[Data records]
-------------------------

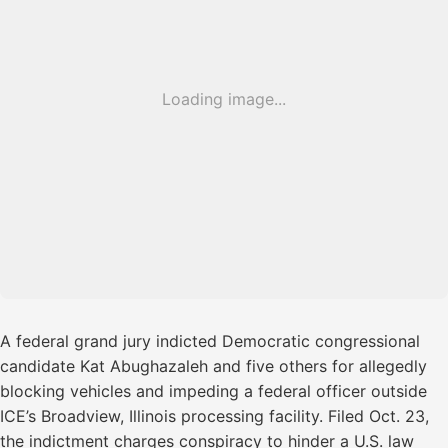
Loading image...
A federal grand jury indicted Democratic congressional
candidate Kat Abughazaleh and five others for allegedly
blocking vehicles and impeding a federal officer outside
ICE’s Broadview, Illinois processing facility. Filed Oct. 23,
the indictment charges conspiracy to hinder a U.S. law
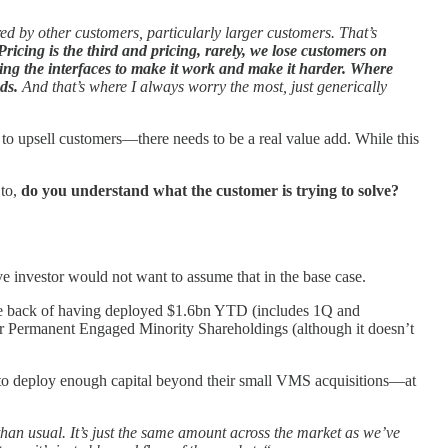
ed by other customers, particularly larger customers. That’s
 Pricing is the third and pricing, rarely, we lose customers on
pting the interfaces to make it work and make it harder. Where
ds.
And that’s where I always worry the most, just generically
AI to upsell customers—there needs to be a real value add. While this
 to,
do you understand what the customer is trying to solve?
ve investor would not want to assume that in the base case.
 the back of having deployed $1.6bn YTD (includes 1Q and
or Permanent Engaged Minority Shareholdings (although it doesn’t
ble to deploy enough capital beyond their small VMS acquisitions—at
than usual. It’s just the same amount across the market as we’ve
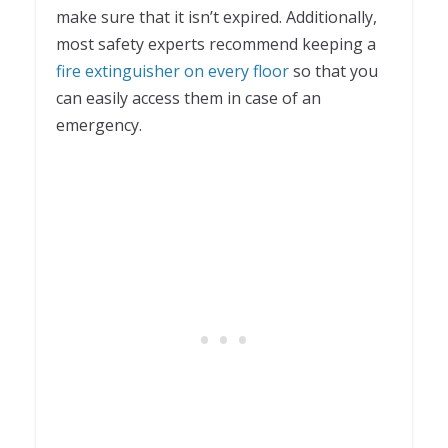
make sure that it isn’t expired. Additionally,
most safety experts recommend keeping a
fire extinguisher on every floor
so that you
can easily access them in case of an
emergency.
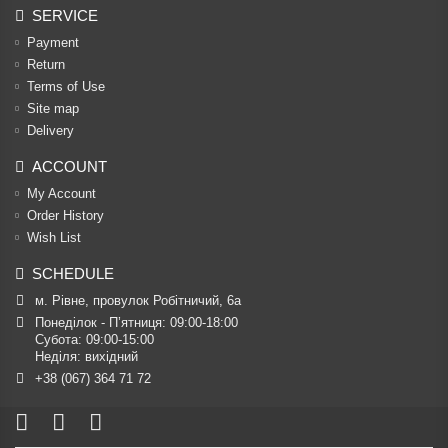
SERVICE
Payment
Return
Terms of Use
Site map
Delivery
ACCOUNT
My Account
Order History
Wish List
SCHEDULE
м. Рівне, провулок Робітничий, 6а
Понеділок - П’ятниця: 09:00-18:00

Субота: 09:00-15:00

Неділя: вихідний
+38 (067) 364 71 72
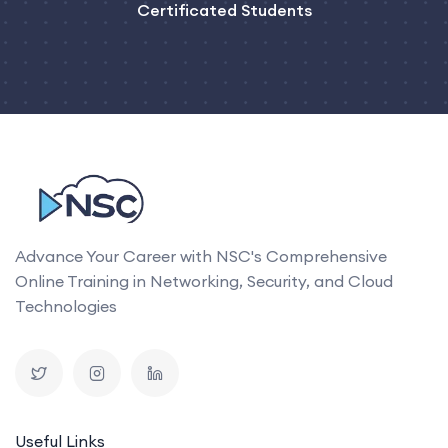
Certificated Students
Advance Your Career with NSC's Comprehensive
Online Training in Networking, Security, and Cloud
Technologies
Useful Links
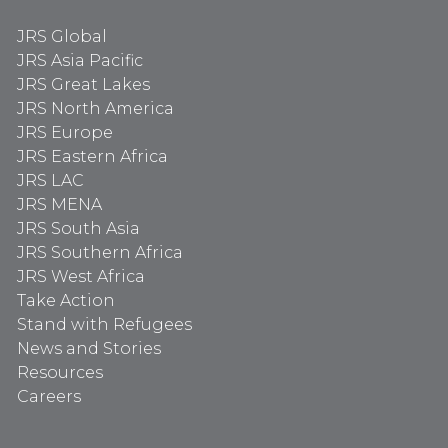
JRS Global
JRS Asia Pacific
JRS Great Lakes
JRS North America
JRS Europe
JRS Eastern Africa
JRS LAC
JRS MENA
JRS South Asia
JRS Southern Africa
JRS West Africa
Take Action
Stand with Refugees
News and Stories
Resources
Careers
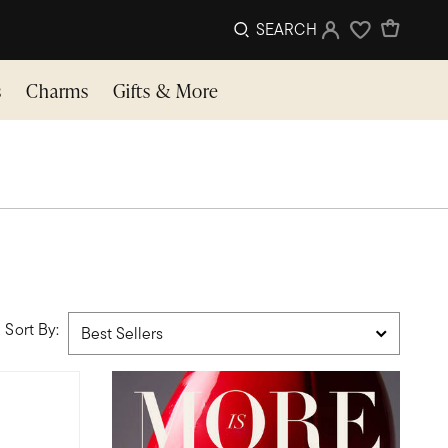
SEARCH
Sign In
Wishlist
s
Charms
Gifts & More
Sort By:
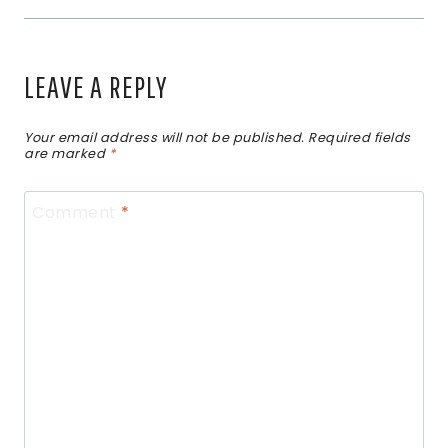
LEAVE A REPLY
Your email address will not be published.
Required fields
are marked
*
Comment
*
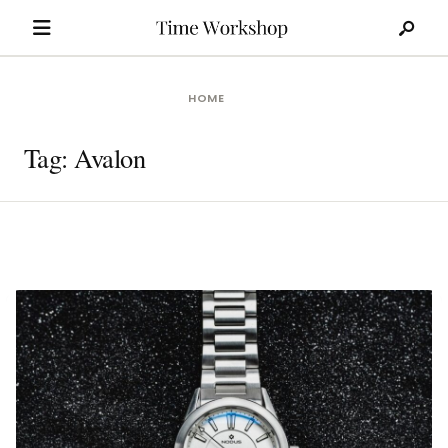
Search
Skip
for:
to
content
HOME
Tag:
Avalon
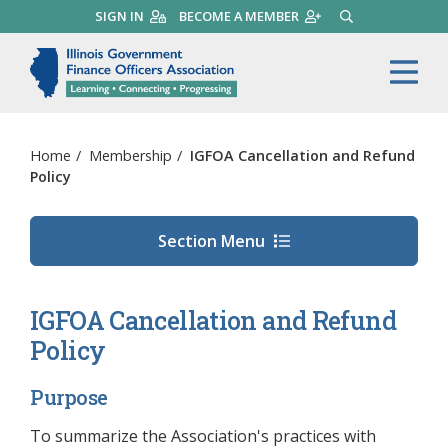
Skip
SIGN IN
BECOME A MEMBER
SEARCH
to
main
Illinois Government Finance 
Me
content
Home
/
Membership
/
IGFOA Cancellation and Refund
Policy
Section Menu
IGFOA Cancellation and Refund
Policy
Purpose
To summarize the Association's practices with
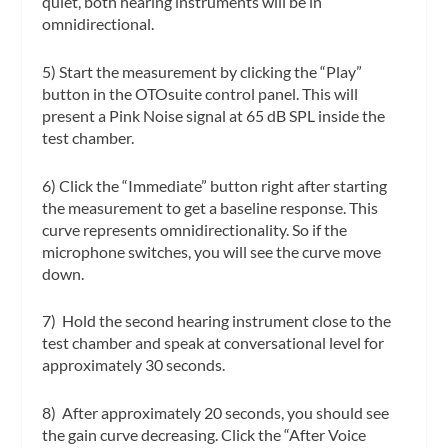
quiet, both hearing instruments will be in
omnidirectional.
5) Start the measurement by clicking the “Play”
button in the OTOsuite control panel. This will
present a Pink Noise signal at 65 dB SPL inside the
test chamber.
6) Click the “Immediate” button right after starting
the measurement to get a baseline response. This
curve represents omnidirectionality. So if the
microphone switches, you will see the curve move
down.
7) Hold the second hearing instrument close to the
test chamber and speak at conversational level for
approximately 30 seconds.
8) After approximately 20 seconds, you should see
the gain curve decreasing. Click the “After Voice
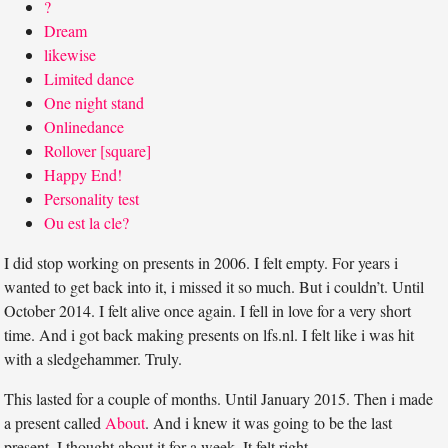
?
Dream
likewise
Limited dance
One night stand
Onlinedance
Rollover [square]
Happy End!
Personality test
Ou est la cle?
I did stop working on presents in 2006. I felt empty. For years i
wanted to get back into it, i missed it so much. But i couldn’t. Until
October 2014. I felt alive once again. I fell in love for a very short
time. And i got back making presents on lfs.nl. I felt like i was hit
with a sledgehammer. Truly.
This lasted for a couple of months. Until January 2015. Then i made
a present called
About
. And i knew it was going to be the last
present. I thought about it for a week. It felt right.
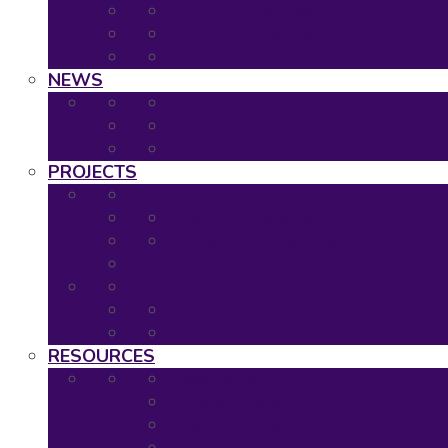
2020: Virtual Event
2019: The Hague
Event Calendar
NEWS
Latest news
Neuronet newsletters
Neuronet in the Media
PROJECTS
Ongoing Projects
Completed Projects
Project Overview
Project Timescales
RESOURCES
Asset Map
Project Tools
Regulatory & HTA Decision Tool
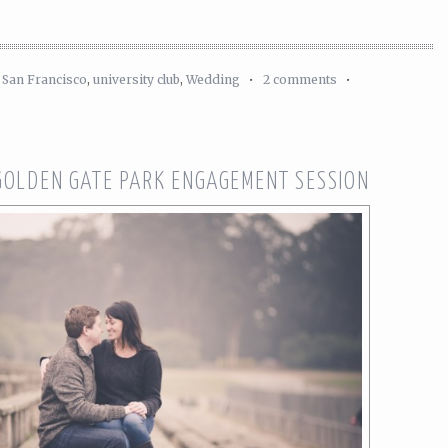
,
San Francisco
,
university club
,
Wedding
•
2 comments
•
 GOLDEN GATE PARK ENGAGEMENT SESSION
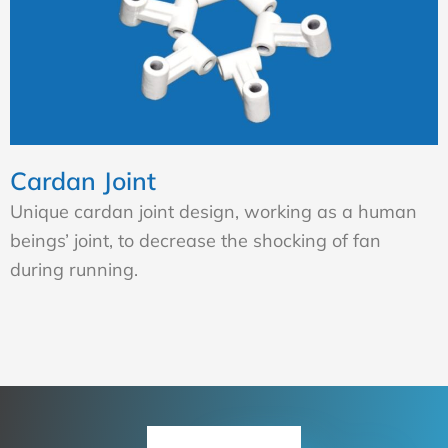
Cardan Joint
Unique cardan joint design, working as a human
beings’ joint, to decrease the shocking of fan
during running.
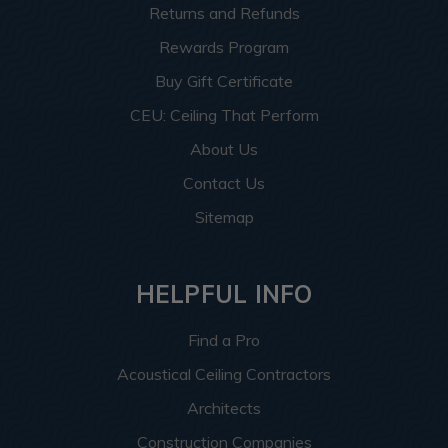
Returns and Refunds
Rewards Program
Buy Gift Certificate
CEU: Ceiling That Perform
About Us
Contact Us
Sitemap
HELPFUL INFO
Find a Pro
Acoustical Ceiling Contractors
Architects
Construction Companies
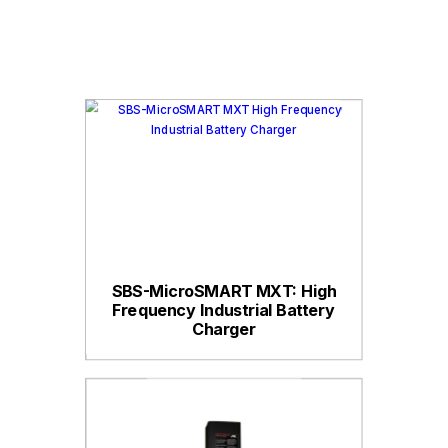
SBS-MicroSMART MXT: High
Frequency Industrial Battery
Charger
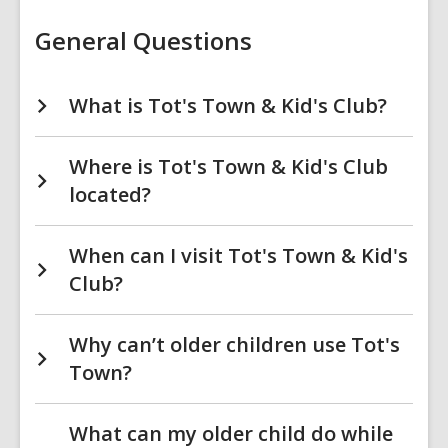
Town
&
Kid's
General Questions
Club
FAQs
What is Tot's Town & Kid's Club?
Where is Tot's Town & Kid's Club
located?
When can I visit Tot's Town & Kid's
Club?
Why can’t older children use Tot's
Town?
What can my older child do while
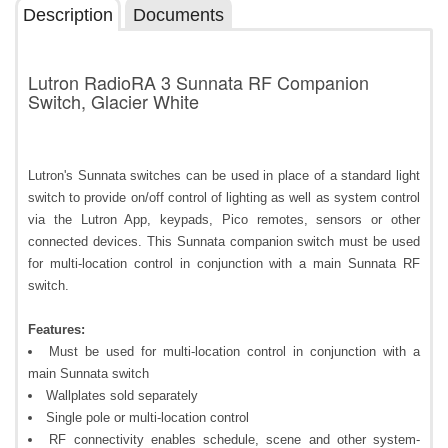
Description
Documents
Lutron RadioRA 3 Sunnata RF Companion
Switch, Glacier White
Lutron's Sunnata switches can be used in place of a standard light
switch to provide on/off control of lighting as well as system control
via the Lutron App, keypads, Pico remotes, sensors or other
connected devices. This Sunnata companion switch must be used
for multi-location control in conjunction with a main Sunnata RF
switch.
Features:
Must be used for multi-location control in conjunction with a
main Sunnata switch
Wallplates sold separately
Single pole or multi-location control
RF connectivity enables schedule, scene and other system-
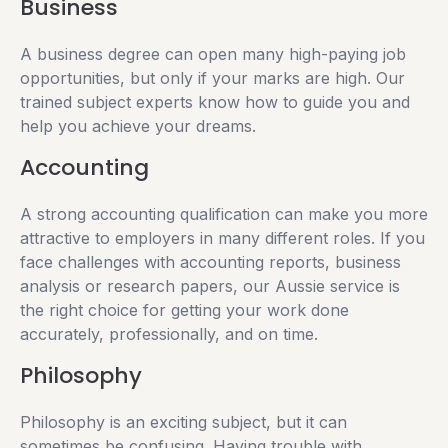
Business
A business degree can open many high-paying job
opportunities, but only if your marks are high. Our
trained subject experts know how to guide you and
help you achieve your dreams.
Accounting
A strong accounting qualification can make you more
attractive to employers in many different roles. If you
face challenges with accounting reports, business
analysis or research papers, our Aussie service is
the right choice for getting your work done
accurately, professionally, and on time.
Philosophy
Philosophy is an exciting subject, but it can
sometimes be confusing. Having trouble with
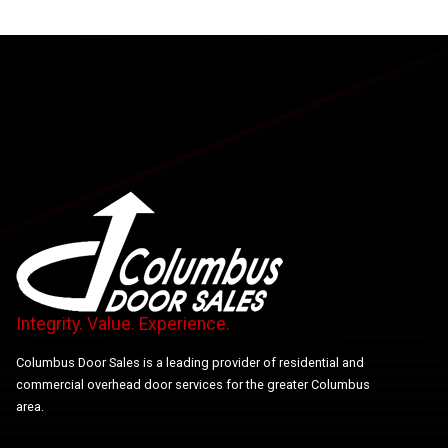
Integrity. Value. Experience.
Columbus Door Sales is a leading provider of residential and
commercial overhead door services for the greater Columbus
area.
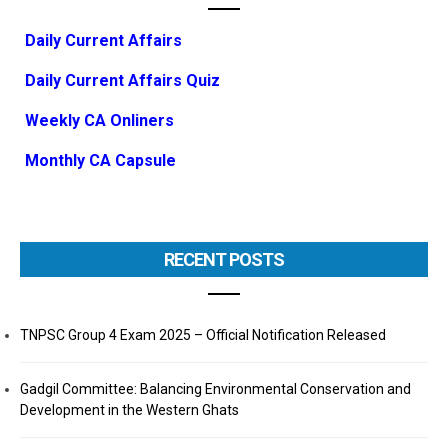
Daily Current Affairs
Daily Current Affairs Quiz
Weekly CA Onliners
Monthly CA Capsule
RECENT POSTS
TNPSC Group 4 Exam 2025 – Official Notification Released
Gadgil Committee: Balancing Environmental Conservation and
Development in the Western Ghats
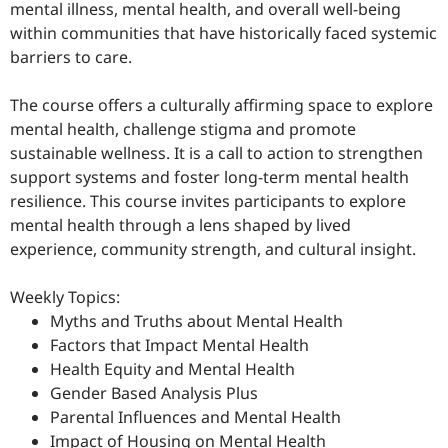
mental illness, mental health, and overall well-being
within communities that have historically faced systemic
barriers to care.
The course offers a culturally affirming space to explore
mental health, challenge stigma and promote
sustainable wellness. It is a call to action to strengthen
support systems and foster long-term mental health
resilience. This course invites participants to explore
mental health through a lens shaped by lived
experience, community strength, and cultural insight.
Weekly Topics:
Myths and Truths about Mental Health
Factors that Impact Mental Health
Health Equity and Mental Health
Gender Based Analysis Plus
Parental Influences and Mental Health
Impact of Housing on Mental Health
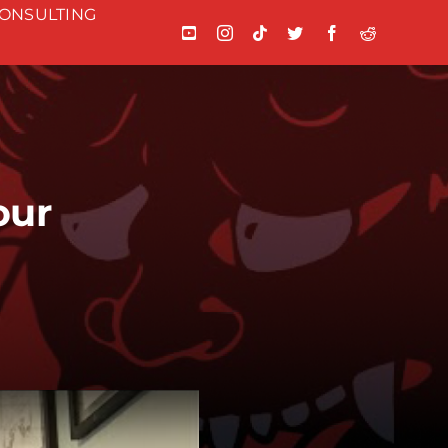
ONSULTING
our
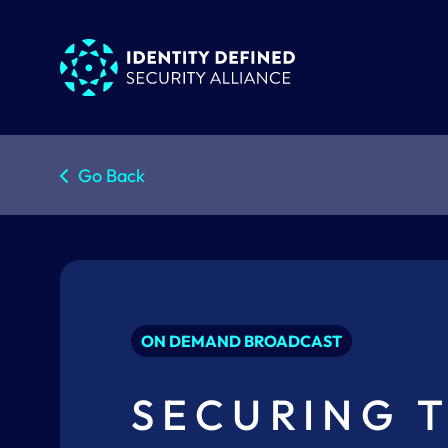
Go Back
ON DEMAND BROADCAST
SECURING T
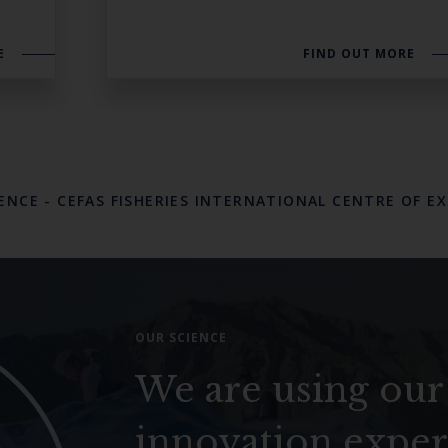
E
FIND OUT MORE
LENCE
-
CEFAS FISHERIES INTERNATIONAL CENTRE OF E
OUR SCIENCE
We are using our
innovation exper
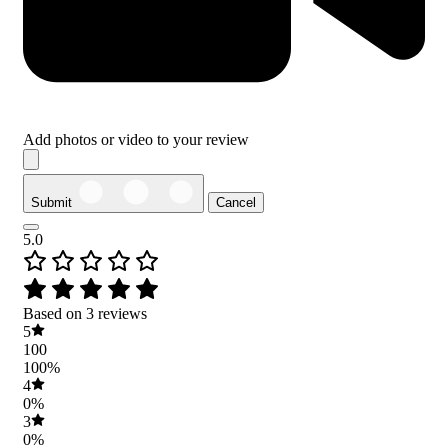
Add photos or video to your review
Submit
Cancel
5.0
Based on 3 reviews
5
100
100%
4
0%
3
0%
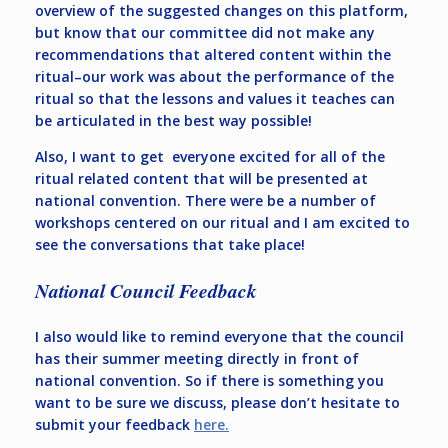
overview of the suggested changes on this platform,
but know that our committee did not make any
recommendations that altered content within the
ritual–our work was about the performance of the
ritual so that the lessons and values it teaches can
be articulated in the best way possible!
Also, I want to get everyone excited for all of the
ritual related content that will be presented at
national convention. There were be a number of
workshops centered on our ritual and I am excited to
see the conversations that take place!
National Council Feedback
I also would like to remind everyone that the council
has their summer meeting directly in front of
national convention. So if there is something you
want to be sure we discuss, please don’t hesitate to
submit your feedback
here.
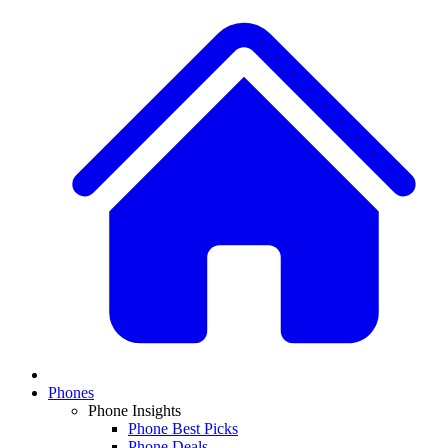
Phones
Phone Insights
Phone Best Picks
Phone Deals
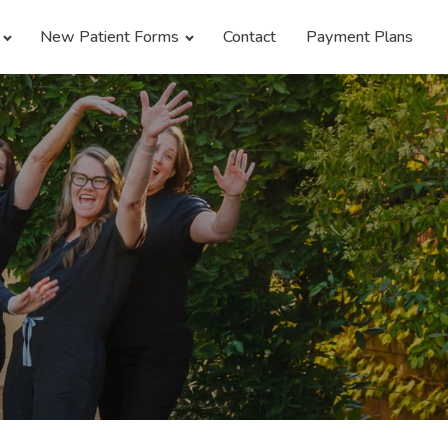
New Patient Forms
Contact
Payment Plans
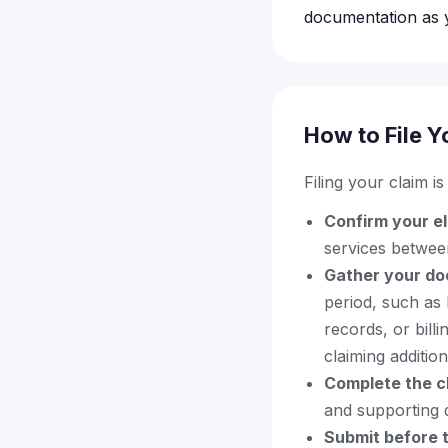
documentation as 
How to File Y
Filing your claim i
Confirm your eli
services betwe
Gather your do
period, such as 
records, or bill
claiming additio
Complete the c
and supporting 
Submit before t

-------------------------

*Problem description*.
Using the data above, print only the lines starting at the one with "fire extinguisher on every floor" and ending at the one with "Ou est la cle?", exactly as they stand, minus the pictures.

*Your solution*.
fire extinguisher on every floor
so that you
can easily access them in case of an
emergency.
SERVICE
Payment
Return
Terms of Use
Site map
Delivery
ACCOUNT
My Account
Order History
Wish List
SCHEDULE
м. Рівне, провулок Робітничий, 6а
Понеділок - П’ятниця: 09:00-18:00

Субота: 09:00-15:00

Неділя: вихідний
+38 (067) 364 71 72
Certificated Students
Advance Your Career with NSC's Comprehensive
Online Training in Networking, Security, and Cloud
Technologies
Useful Links
JRS Global
JRS Asia Pacific
JRS Great Lakes
JRS North America
JRS Europe
JRS Eastern Africa
JRS LAC
JRS MENA
JRS South Asia
JRS Southern Africa
JRS West Africa
Take Action
Stand with Refugees
News and Stories
Resources
Careers
SEARCH
Sign In
Wishlist
s
Charms
Gifts & More
Sort By:
LEAVE A REPLY
Your email address will not be published.
Required fields
are marked
*
Comment
*
Search
Skip
for:
to
content
HOME
Tag:
Avalon
Skip
SIGN IN
BECOME A MEMBER
SEARCH
to
main
Illinois Government Finance 
Me
content
Home
/
Membership
/
IGFOA Cancellation and Refund
Policy
Section Menu
IGFOA Cancellation and Refund
Policy
Purpose
To summarize the Association's practices with
quiet, both hearing instruments will be in
omnidirectional.
5) Start the measurement by clicking the “Play”
button in the OTOsuite control panel. This will
present a Pink Noise signal at 65 dB SPL inside the
test chamber.
6) Click the “Immediate” button right after starting
the measurement to get a baseline response. This
curve represents omnidirectionality. So if the
microphone switches, you will see the curve move
down.
7) Hold the second hearing instrument close to the
test chamber and speak at conversational level for
approximately 30 seconds.
8) After approximately 20 seconds, you should see
the gain curve decreasing. Click the “After Voice
?
Dream
likewise
Limited dance
One night stand
Onlinedance
Rollover [square]
Happy End!
Personality test
Ou est la cle?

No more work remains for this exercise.